Crítica: Magia a la luz de la luna


Emma Stone y Colin Firth en Magia a la luz de la luna

Woody Allen regresa con ‘Magia a la luz de la luna’. Tenemos que conversar que somos fan incondicionales de Woody Allen y solo tenemos buenos adjetivos para uno de nuestros directores favoritos:  ingenioso, genuino, inteligente… Cada película que estrena genera una gran expectación que se traduce en visita obligada al cine. No en vano, este neoyorkino ha dirigido películas que son indiscutiblemente parte de la historia del cine como ‘Annie Hall’, ‘Manhattan’, ‘Hannah y sus hermanas’ o ‘Misterioso asesinato en Manhattan’ entre otras.

Además, Allen es sin duda uno de los directores más prolíficos del panorama actual. Nos regala una película cada año desde hace décadas manteniendo un cierto nivel de calidad, pero como muy sabiamente dice el refranero español ‘el que mucho abarca poco aprieta’ o lo que es lo mismo, entre demasiada producción algún patinazo se cuela. Después de sus brillantes últimas películas, ‘Blue Jasmine’ o ‘Midnight in Paris’, nos presenta esta deficiente ‘Magia a la luz de la luna‘. Muchos piensan que ‘A Roma con amor‘ también supuso un descenso en su genialidad, pero sin duda alguna su último filme es muy inferior a ésta.

¿Qué le sucede a esta película? Básicamente carece de un buen guión. La historia resulta interesante en un principio, pero su entramado no goza de la genialidad e ingenio a la que nos tiene acostumbrados el cineasta. Esta vez no disfrutaremos de una trama con giros sorprendentes basados en sutiles e inteligentes vueltas de tuerca que atrapan al espectador frente a la pantalla. El desarrollo de la película transcurre sin apenas sobresaltos de principio a fin, e incluso los momentos cruciales para la historia son resueltos muy ligeramente y sin sentido alguno.

Emma Stone en 'Magia a la luz de la luna'
Emma Stone en ‘Magia a la luz de la luna’

Creo que el guión tampoco le hizo gran favor a Colin Firth. Su personaje en la película podría llegar a ser uno de esos papeles a recordar como paradigma de la mordacidad y el humor negro, pero finalmente resulta un huraño irritante e incómodo. Emma Stone destaca un poco más en su actuación porque tiene el encanto y la picardía que se espera de ella. Sin embargo, su actuación en los momentos en los que entra en trance es francamente ridícula.

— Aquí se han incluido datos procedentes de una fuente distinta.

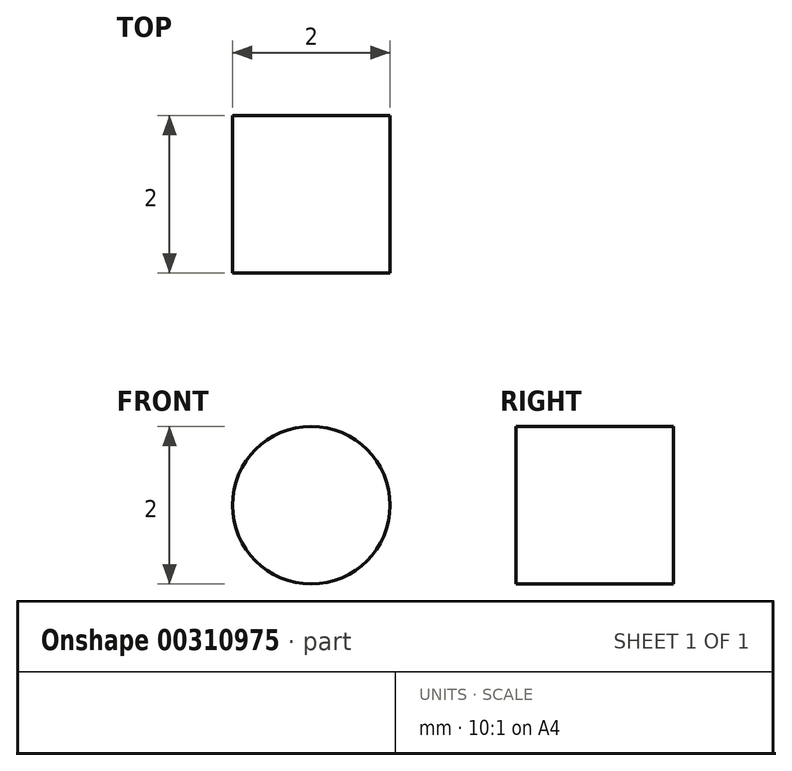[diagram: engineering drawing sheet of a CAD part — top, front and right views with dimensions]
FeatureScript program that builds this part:
annotation { "Feature Type Name" : "Feature", "Feature Type Description" : "" }
export const myFeature = defineFeature(function(context is Context, id is Id, definition is map)
    precondition{}
    {
        {
            var Q0;
            Q0=qCreatedBy(makeId("Front.planeOp"),FACE);
            var sketch = newSketch(context, id + "F0", { "sketchPlane" : qUnion([Q0])});
            skCircle(sketch, "E0", {"center": v(0, 0) * mm, "radius": 1 * mm});
            skSolve(sketch);
        }
        {
            var Q0;
            Q0=makeQuery(id+"F0.imprint","IMPRINT",FACE,{"disambiguationData":[TD([[makeQuery(id+"F0.imprint","IMPRINT",EDGE,{"derivedFrom":sQuery(id+"F0.wireOp",EDGE,"E0")}),1.0]])]});
            extrude(context, id + "F1", {"entities" : qUnion([Q0]), "depth" : 2 * mm});
        }
    });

Debido también a este mal guión se sacrifica la historia de amor que nos quiere plantear y llega a resultar bastante inverosímil. La química que se espera de dos personajes enamorados brilla por su ausencia y los momentos románticos que se plantean carecen de la chispa adecuada. La localización de la película podría haber ayudado sustancialmente a crear esa historia de amor, pero desgraciadamente la Costa Azul y La Provenza en pleno verano, salvo en un par de escenas, apenas se perciben en la cinta.

Lamentándolo mucho tenemos que afirmar que ‘Magia a la luz de la luna’ es una de las películas más flojas de este genio cinematográfico. Es una película que merece la pena no ver y sí olvidar rápidamente. Esperamos ansiosos su próximo proyecto cinematográfico, sobretodo por volver a disfrutar de su talento innato.